Britain stood alone at this point and defeat would certainly have meant an invasion of our island nation.

The RAF not only destroyed the myth of Nazi invincibility, but saved the country and provided a key turning point for the fate of the whole Second World War.

We also have a very special connection in our borough of Havering.

In the first half of the 20th century, RAF Hornchurch was among the country’s most important military airfields.

Pilots stationed at Hornchurch became national heroes during the Battle of Britain, forming part of the front line of the country’s defences.

I also recently had the pleasure of visiting the Air Training Corps cadets from 6F (Romford) Squadron as their president, one of the oldest squadrons in the country.

With the ethos of the RAF instilled in these fine young people, you truly appreciate how much these individuals are great credit to society. What a tremendous example for all young people to follow.

That is why I’m extremely proud of my own father, Frederick William Rosindell, who served in the Royal Air Force during the Second World War.

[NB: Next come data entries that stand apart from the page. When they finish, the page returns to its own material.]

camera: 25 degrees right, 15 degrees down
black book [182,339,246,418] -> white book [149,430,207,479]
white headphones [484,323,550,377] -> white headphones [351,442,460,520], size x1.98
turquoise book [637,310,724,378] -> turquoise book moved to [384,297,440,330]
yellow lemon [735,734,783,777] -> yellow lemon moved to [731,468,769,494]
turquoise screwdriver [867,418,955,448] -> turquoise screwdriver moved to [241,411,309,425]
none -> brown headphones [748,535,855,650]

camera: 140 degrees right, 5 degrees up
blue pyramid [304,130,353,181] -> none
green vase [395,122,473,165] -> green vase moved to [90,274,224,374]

He was an RAF pilot and Flight Lieutenant, who flew transport planes.

He trained in the Royal Canadian Air Force and survived being shot down by the Luftwaffe over the east of England.

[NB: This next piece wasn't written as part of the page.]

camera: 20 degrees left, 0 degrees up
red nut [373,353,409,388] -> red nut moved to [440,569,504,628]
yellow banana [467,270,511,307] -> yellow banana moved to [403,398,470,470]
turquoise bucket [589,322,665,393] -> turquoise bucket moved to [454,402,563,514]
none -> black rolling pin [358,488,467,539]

So, the Royal Air Force has a special place in my heart.

So as we celebrate the RAF’s past glories, let us also remember the gallant work the RAF is engaged in today and doubtless will do into the future.

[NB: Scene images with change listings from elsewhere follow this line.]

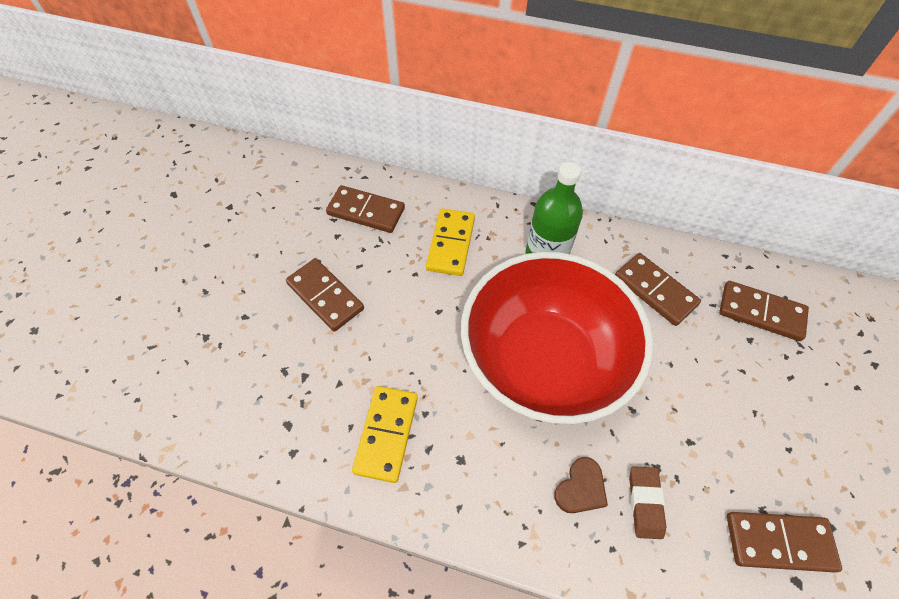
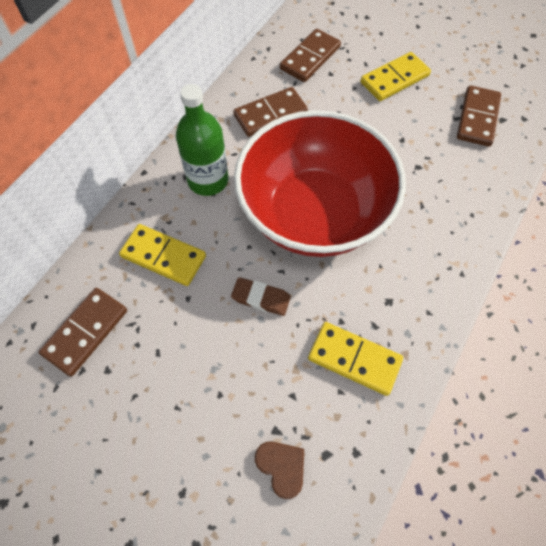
camera: 75 degrees left, 5 degrees up
brown domino [286,258,364,332] -> none
brown heart [554,457,608,513] -> brown heart moved to [255,441,304,499]
brown eraser [629,467,666,539] -> brown eraser moved to [231,277,291,316]
none -> yellow domino [361,52,431,101]

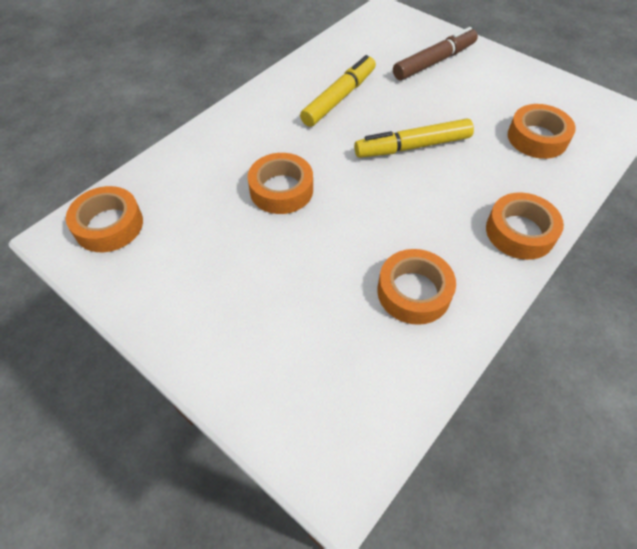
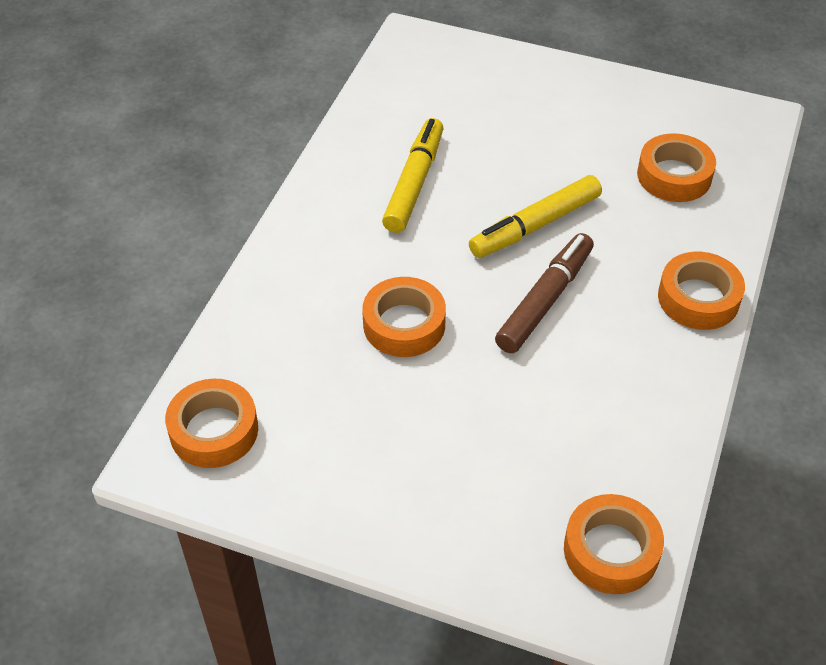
camera: 20 degrees left, 5 degrees down
orange tape [377,249,456,325] -> orange tape moved to [564,494,664,594]
brown marker [393,27,478,80] -> brown marker moved to [495,233,594,353]

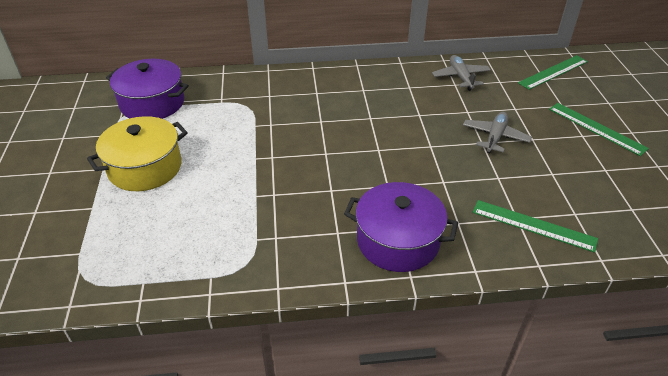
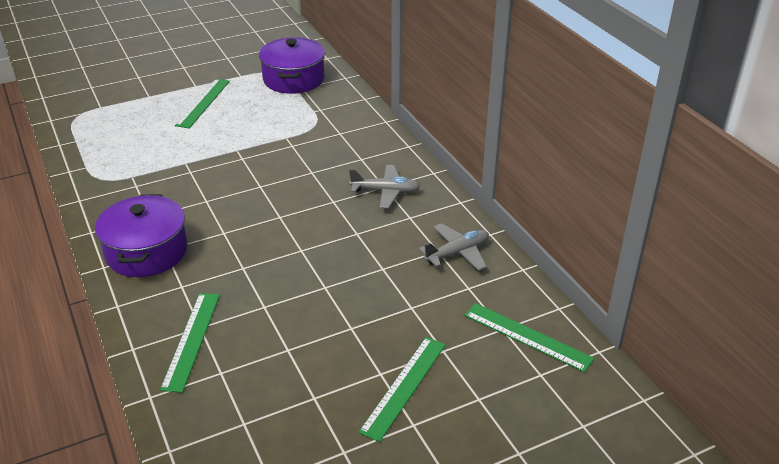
camera: 70 degrees right, 5 degrees down
yellow pot [87,116,188,191] -> green ruler [175,79,230,128]
grey plane [463,112,532,153] -> grey plane moved to [349,165,420,208]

Most recently, the RAF has been delivering aid to areas hit by conflict and extreme weather.

When our Overseas Territories in the Caribbean were in dire need after the devastation of Hurricane Irma recently, the RAF delivered humanitarian aid on the ground.

On a slightly more sobering note, RAF Typhoon squadrons still sit on emergency standby ready and frequently scramble to intercept suspicious planes approaching our airspace.

RAF 100 gives our nation a unique opportunity to recognise the achievements of the RAF and inspire future generations.

As it stands, the youngest branch of our military is currently engaged in 13 missions on four continents and in 22 countries.

The RAF’s history and achievements are astounding. I am glad to see the spirit and the fascination many of us have with flying reflected in the many special events and activities taking place at local, regional and national levels.

Let us wish our Royal Air Force another 100 years, protecting the skies of Britain!